Как ты не получаешь моих писем, диву даюсь. Я раз в три дня пишу обязательно, а в неделю всегда 2–3 письма. Горе в том, что письма не идут правильно, а часто накапливаются кучею в 2–3 письма. Эту пачку ты проглатываешь, как одно, и впечатление остается, как от одного письма: какой смысл в письме от 5.IV, если оно пришло одновременно с письмом 7.IV. Ты, моя сизая голубка, остаешься одинакова: прочитаешь письмо, день-то еще проживешь, а на другой – вновь ожидание: «Что-то давно нет от муженька ни строчки?» А если он случайно зачастит (как было в один из месяцев 1915 года), то вновь беспокойство: «Что-то муженек часто пишет, уже не начинает ли беспокоится из-за меня, много наслышавшись об офицерских женах…» Много, помню, я тогда и недоумевал, и смеялся.
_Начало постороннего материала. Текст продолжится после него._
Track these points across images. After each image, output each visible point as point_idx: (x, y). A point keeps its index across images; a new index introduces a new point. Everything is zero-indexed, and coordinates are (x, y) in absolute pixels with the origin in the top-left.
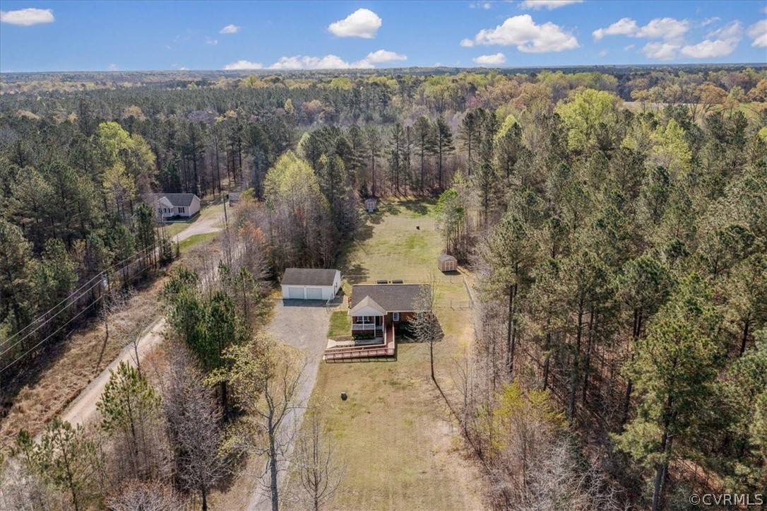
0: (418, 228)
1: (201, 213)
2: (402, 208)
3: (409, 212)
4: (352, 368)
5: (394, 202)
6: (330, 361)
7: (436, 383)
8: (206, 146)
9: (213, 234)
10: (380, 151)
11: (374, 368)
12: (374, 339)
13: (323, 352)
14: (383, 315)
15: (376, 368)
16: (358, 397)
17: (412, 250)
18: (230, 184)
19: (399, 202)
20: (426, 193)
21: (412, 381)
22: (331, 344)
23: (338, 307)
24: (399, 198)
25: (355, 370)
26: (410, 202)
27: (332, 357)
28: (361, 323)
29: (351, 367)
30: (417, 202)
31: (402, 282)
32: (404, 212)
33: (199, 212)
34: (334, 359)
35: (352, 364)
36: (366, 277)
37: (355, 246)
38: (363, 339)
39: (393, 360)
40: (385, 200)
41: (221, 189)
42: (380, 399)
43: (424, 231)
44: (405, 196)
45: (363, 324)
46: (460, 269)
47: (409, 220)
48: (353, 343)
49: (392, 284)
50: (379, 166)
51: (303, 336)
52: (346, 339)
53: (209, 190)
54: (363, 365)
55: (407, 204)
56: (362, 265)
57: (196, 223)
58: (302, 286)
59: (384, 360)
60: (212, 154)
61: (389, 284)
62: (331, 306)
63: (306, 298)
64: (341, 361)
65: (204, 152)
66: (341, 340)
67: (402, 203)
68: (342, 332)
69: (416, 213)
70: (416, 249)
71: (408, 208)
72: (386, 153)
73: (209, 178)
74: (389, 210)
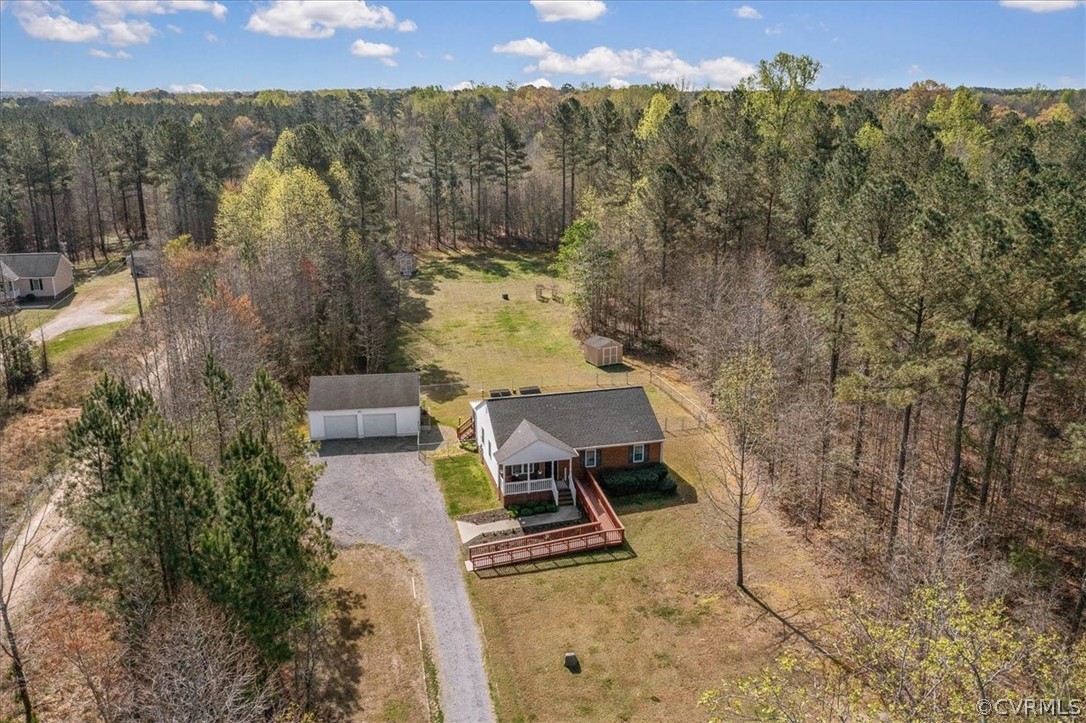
0: (506, 297)
1: (76, 290)
2: (461, 268)
3: (474, 273)
4: (548, 586)
5: (441, 259)
6: (487, 573)
7: (756, 600)
8: (73, 168)
9: (111, 325)
10: (407, 171)
11: (596, 578)
12: (555, 510)
13: (457, 554)
14: (569, 457)
15: (603, 579)
16: (602, 657)
17: (516, 334)
18: (121, 242)
19: (448, 259)
20: (489, 244)
21: (703, 602)
22: (468, 532)
23: (438, 450)
24: (446, 253)
25: (557, 589)
26: (468, 257)
27: (489, 562)
28: (524, 478)
29: (542, 582)
30: (481, 258)
31: (538, 391)
32: (467, 273)
33: (71, 289)
34: (493, 567)
35: (542, 575)
36: (461, 387)
37: (406, 333)
38: (535, 513)
39: (625, 555)
40: (424, 256)
41: (105, 250)
42: (659, 657)
43: (519, 303)
44: (455, 249)
45: (529, 481)
46: (627, 361)
47: (481, 285)
48: (515, 524)
49: (519, 395)
50: (407, 198)
51: (396, 520)
52: (494, 517)
53: (83, 253)
54: (568, 575)
55: (465, 260)
56: (438, 364)
57: (71, 308)
58: (354, 412)
59: (607, 556)
60: (86, 184)
61: (513, 396)
62: (425, 448)
63: (361, 434)
64: (511, 570)
65: (69, 179)
66: (484, 522)
67: (456, 261)
68: (477, 502)
69: (490, 275)
70: (523, 332)
71: (472, 267)
72: (417, 174)
73: (81, 229)
74: (440, 272)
Вчера у меня были Карягин и Завадовский. Спрашивал про Шурку Пегушина. Зав[адовский] тоже слышал, что он разводится, и виноват, по его версии, Шурка, который влюбился в Трусевич (не та ли, с которой я когда-то путешествовал из Каменца) и намерен на ней жениться. «Вот, что делает война, – говорит по этому поводу Завад[овский], – она разлучает даже такие примерные пары». Такова ли канва истории, не знаю. Кар[ягин] высказал свое полное удивление! Больше, конечно, мы говорили по поводу их истории, и я дал Степану Семеновичу несколько советов.
Когда говоришь даже с самым закоренелым мошенником, он сумеет тебя уговорить в противном тому, что слышал и предполагаешь. Во всяком случае, гроза над их головами собирается, и разойдется ли она – кто знает.
От Мих[аила] Васильевича получил письмо в очень печальном тоне: очевидно, как человек простой и привыкающий, он чувствует себя там одиноким и печальным. Но, увы, всё на войне горит много быстрее, чем в минуты мира, и я с грустью замечаю, как быстро исчезает и летит в реку Забвения его добрая память… легли сотни верст, пролетело время – и небольшое, – а с ними налегла тишина забвенья, как где-то говорится или, может быть, говорил я сам. Сейчас дело идет к вечеру (четверть восемнадцатого), кричат почему-то ягнята и куры и вызывают в душе моей печаль… куры, ягнята и печаль, может ли на минуту по думать об этом один из партнеров моей печали. Я предаюсь мечтам – сладостным и печальным – о моей маленькой женке, которую я страшно хочу видеть, пощипать и обнять до боли… мечтаю кое о чем и другом, о чем говорил тебе… всякие мечты приходят в башку в теплый летний вечер, когда домой с полей идут насыщенные стада и томная прохлада спускается над запыленным и перегретым селом. Давай, женка, твои глазки и губки, а также малых, я вас всех обниму, расцелую и благословлю.
Целуй Пашу, Лилю, Лелю [Вилковых] и пр., и пр., и пр., и пр., и пр., и пр.
Дорогая моя лапушка-женушка!
Вчера получил одну, а сегодня вторую твою телеграмму. Первую от 10.V из Грязей и вторую от 11.V из Самсонова. Обе телеграммы полны веселого и бодрого тона; воображаю, с каким гамом и трескотней вы совершаете свое цыганское передвижение из Петрограда. Позавчера приехал Корней, вчера разошлись по полкам все твои подарки. Я написал в таком тоне бумагу, чтобы ясно было, что ты, моя золотая, поработала в этом деле. Я сам получил кипу, рубашками страшно доволен и в одну из них влез в такой мере, что не знаю, когда и вылезу. Особенно мне нравится, что она вся расстегивается, а низ замаскирован так, как будто бы сшит наглухо. Я еще не все перебрал, так как страшно некогда.